- _Problem to solve_: Repeat the listing below line for line, exactly as shown.

- _Supplied material_:
[Start of section]
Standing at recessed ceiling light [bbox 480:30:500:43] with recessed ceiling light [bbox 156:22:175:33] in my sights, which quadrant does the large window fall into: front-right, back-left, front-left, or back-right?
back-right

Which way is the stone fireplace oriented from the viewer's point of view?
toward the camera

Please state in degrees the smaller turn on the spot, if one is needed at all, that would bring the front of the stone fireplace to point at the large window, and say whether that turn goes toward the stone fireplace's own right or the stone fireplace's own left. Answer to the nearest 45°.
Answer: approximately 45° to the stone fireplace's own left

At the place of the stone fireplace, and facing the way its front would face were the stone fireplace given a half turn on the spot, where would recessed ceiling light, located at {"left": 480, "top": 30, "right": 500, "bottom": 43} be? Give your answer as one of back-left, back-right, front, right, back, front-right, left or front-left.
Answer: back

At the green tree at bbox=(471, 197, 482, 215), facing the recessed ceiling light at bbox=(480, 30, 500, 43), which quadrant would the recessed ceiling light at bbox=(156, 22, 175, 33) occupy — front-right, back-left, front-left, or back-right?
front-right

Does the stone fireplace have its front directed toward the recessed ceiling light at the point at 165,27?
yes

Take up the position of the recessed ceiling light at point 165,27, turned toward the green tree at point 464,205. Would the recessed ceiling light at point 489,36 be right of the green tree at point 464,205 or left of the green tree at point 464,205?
[End of section]
- _Result_:
Standing at recessed ceiling light [bbox 480:30:500:43] with recessed ceiling light [bbox 156:22:175:33] in my sights, which quadrant does the large window fall into: front-right, back-left, front-left, or back-right?
back-right

Which way is the stone fireplace oriented from the viewer's point of view?
toward the camera

Please state in degrees the smaller turn on the spot, if one is needed at all, that would bring the front of the stone fireplace to point at the large window, and say whether that turn goes toward the stone fireplace's own right or the stone fireplace's own left. Answer to the nearest 45°.
Answer: approximately 45° to the stone fireplace's own left

At the place of the stone fireplace, and facing the way its front would face were the stone fireplace given a half turn on the spot, where would recessed ceiling light, located at {"left": 480, "top": 30, "right": 500, "bottom": 43} be? Give your answer as one of back-left, back-right, front, right, back, front-right, left or front-left.
Answer: back

At the green tree at bbox=(471, 197, 482, 215), facing the recessed ceiling light at bbox=(480, 30, 500, 43), which quadrant would the recessed ceiling light at bbox=(156, 22, 175, 33) occupy — front-right, back-left, front-left, or back-right?
front-right

Does the stone fireplace have its front directed toward the recessed ceiling light at the point at 165,27?
yes

Take up the position of the recessed ceiling light at point 165,27, turned toward the green tree at point 464,205. Would the recessed ceiling light at point 489,36 be right of the green tree at point 464,205 or left of the green tree at point 464,205?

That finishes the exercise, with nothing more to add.